Мифическое величие нашей страны, которое вскружило головы некоторым, во многом основано на разбазаривании собственной природы. А
До революции, пишет Шафаревич, население России на 80 процентов составляли крестьяне. Неправы те, кто идеализирует их тогдашнее положение, взваливая их дальнейшее уничтожение на красных. Нет, крестьяне царской России жили, говоря мягко, посредственно: рабские условия труда, чудовищный голод, если случался неурожай, тотальная безграмотность. Крестьяне справедливо жаловались на безземелье. Да и их нравственный быт, однозначно, не стоит идеализировать. В нем хватало дремучести и жестокости. Далее по ним прошлось немилосердное красное колесо. Тот же Маркс называл крестьян России варварами, считая их враждебной угрозой. Ликвидировали ее беспощадно.
Роман Замятина «Мы» великолепен не только визионерской составляющей – в нем, кроме прочего, прекрасно отражена «война города и деревни». Позднее ее столь чутко изобразил Валентин Распутин. Замятина же обвинили в несвоевременности. Но через 15 лет после публикации романа «Мы» мои прадеды в Поволжье умирали от голода, так как зерно свозилось в город. За переход от сохи к ядерной бомбе, как сказал Черчилль об СССР, пришлось заплатить жуткими смертями – и платили чаще всего крестьяне.
Деревню, по директиве Свердлова, раскалывали на два враждующих лагеря, сталкивали братьев лбами до «кровавой колошматины». Десять миллионов «кулаков» – а попадали под это определение легко, достаточно было иметь корову, – уничтожили. Убили не только людей, но и сам деревенский уклад, цементировавший Россию и живший другой – параллельной к власти – жизнью. Как крестьян оторвали от своей земли, так и Россию отлучили от ее первоэлементов. Ни при «белых», ни при «красных» люди деревни не чувствовали себя ни в сытости, ни в безопасности. Девяностые же довершили избиение, обеспечив летальный исход.
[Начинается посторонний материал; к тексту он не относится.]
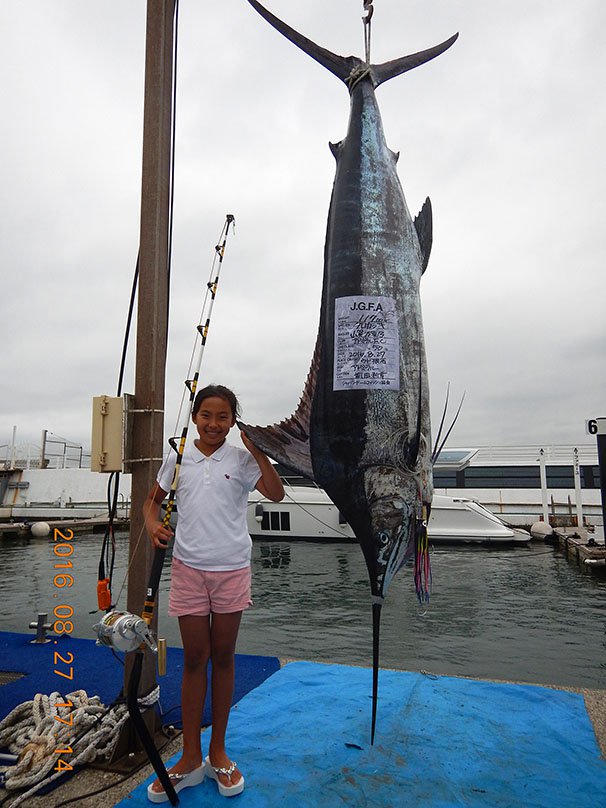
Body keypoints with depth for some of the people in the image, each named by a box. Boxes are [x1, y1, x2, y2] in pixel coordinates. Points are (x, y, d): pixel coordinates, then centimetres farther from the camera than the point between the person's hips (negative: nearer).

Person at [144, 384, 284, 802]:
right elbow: (153, 500, 12)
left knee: (223, 657, 12)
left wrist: (258, 451, -24)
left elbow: (277, 494, -17)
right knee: (195, 658, 10)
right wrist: (153, 524, -8)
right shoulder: (178, 457, 2)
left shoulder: (242, 458, -5)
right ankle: (191, 757, 24)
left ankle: (218, 751, 29)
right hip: (189, 568, 1)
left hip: (231, 569, -1)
За 20 с лишним лет в России исчезло около 30 тысяч деревень. А те, что как бы еще существуют, находятся где-то в состоянии бардо – между жизнью и смертью.
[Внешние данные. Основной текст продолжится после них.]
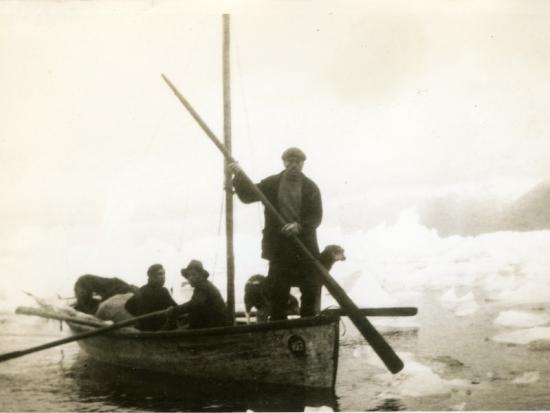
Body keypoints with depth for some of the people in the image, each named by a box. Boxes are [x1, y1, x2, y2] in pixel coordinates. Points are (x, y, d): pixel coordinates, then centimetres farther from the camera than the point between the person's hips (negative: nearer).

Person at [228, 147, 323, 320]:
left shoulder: (310, 187, 2)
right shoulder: (272, 184, 6)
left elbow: (316, 217, -4)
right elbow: (248, 195, 4)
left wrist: (299, 226, -23)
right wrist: (239, 176, -11)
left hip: (306, 247, 0)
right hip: (279, 247, 0)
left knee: (310, 290, 4)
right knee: (278, 292, 1)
Я помню свое первое посещение крохотной деревеньки в Брянской области, откуда родом моя бабушка и мама. Темное, жуткое место без единого проблеска света – в прямом и в переносном смысле. Покосившиеся дома, брошенные, разграбленные. В тех, что еще населены, живут старухи на свою нищенскую пенсию. Один человек нормального рабочего возраста – тридцатилетний Сергей, успевший сделать пять детей: беззубый, спившийся, больной туберкулезом. А из дальнего дома – крики пьяной мрази, терроризирующей всю деревню. Ограбили, выпотрошили все – ломали даже колхозные стены, чтобы извлечь из них арматуру. И в соседний городок можно добраться лишь на автобусе, раз в день (2014-й год, энергетическая сверхдержава Россия).
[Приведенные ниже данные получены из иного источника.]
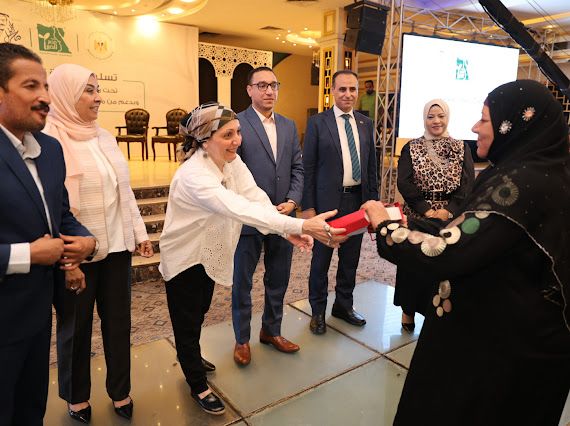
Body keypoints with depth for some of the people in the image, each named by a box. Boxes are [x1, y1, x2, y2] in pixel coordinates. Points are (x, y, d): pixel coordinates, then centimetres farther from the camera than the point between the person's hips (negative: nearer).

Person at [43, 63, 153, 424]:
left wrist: (140, 232, 10)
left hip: (116, 245, 5)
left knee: (118, 321, 14)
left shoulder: (105, 137, 7)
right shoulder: (49, 141, -13)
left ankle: (120, 391, 35)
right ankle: (76, 397, 38)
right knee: (76, 327, 15)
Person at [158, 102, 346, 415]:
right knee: (187, 322, 10)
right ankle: (198, 386, 32)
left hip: (209, 254, 7)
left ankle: (190, 359, 53)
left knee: (199, 314, 25)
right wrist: (302, 225, -54)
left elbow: (256, 198, -21)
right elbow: (240, 209, -47)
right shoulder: (193, 175, -34)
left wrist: (288, 230, -39)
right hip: (184, 258, -7)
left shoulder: (232, 161, -9)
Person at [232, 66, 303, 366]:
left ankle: (271, 331, 37)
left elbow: (297, 168, 10)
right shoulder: (236, 123, -6)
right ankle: (242, 339, 29)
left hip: (283, 216, 5)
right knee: (242, 282, 11)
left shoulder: (289, 126, 12)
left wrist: (292, 202, -6)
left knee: (278, 280, 17)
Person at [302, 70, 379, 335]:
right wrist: (308, 206, -10)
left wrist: (373, 200, 9)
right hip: (328, 200, -4)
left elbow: (371, 165, 12)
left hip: (358, 199, 4)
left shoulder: (366, 123, 8)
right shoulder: (317, 122, -5)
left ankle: (344, 305, 34)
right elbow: (308, 167, -6)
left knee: (350, 258, 15)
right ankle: (318, 310, 26)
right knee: (321, 258, 8)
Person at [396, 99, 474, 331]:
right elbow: (404, 183, -6)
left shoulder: (461, 148, 7)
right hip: (416, 217, -1)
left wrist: (448, 210, -16)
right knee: (413, 265, 6)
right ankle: (408, 309, 24)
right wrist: (426, 209, -15)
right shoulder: (411, 148, 4)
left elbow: (468, 184, -3)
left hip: (450, 219, 1)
Но самое темное впечатление на меня произвели школа и яблоневый сад. Школа стояла брошенная, с разбитыми стеклами, а в одном классе, где были содраны обои и вспучился линолеум, посредине торчал одинокий глобус. И конечно, сад: когда-то прекрасный, пахнувший сидром, с кряжистыми яблонями – в нем белый налив, никому не нужный, пахучим ковром распластался под ногами. Никогда нигде больше я не ел таких сочных и вкусных яблок!
Сама природа в деревеньке была отравлена. Озерцо, когда-то чистое, превращалось в топи, исчезли ягоды, а леса кишели змеями, точно фильм ужасов становился реальностью. Что-то древнее, инфернальное наползало на человеческое поселение, забирало жизнь, приносило жертву. Деревенька иссякла. И мусор с иностранными словами покрыл ее. Жизни не осталось. Русской жизни.